━━━━━ Given text ━━━━━

Abstract:
A system is provided for partially or completely offsetting optical fiber amplifier gain spectrum variations due to temperature by setting the optical pump signal leading into the amplifier to a desired wavelength value. Optical fiber amplifiers have gain spectrum variations associated with temperature and gain spectrum variations associated with the optical pump signal wavelength. By controlling the optical pump signal wavelength supplying the amplifier, the optical fiber amplifier gain variations due to temperature can be partially or completely offset, which helps minimize total amplifier spectral gain variations. The invention is applicable to dense wavelength division multiplexing (DWDM) systems.

Description:
BACKGROUND OF THE INVENTION 
     1. Field of the Invention 
     The present invention relates generally to optical communications. Specifically, this invention relates to controlling the variation of optical fiber amplifier gain due to changes in temperature. 
     2. Description of the Related Art 
     Optical fiber communications systems provide for low loss and very high information carrying capacity. Most advanced optical fiber communication systems now in place owe success and operating characteristics to optical fiber amplifiers such as the erbium-doped fiber amplifier (EDFA). The gain bandwidth of this amplifier is sufficient to permit simultaneous amplification of multiple channels and, for this reason may be used for dense wavelength division multiplexing (DVVDM).

━━━━━

▸ **Directions for this task**: Pick up the patent text on offsetting fiber amplifier gain changes caused by temperature right after its last sentence, and keep writing it. You won't need the data that comes next.

━━━━━ Supplied information ━━━━━

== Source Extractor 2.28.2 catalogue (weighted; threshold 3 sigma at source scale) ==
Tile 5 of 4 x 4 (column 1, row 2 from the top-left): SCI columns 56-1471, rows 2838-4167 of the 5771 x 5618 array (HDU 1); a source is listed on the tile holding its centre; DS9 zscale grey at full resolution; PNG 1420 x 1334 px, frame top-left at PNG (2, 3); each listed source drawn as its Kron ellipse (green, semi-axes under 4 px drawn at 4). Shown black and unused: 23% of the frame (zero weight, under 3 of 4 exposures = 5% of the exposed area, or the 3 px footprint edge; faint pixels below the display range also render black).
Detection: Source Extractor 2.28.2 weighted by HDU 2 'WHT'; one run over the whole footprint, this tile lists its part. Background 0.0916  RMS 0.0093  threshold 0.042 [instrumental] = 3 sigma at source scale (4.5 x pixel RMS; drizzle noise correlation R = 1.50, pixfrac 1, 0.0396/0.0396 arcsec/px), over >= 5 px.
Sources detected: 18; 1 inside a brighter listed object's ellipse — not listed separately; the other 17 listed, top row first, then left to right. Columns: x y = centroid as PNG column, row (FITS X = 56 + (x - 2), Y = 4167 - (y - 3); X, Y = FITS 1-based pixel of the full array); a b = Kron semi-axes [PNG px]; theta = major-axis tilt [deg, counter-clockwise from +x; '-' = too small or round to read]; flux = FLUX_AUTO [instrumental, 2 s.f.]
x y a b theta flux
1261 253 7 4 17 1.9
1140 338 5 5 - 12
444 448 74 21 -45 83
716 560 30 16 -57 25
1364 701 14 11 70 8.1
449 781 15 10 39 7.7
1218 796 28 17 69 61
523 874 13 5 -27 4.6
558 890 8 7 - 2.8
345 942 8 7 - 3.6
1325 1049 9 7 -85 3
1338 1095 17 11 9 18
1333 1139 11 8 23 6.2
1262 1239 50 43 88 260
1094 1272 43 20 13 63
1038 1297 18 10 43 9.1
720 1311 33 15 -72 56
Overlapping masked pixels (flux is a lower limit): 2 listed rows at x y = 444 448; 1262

━━━━━

▸ **The output**:
     In optical fiber amplifiers, like EDFAs, for DWDM systems the gain spectrum is required to be approximately uniform. However, as the temperature of the optical fiber varies, the shape of the gain spectrum changes significantly. It would be useful to control this variation of gain or to compensate within the amplifier for the variation. 
     Several solutions have been proposed or attempted. One of the attempted solutions deals with controlling the temperature of the optical fiber with a heater. This solution though causes high heat in the optical fiber which reduces the overall life and reliability of the optical fiber. 
     Another proposed solution involves gain flattening filters which have a transmission spectrum that varies with temperature in an appropriate manner related to the gain spectrum. However, this option has not been shown to be commercially viable. 
     SUMMARY OF THE INVENTION 
     The present invention provides a method and apparatus for controlling optical fiber amplifier gain due to temperature, and hence the output signal of the optical fiber amplifier.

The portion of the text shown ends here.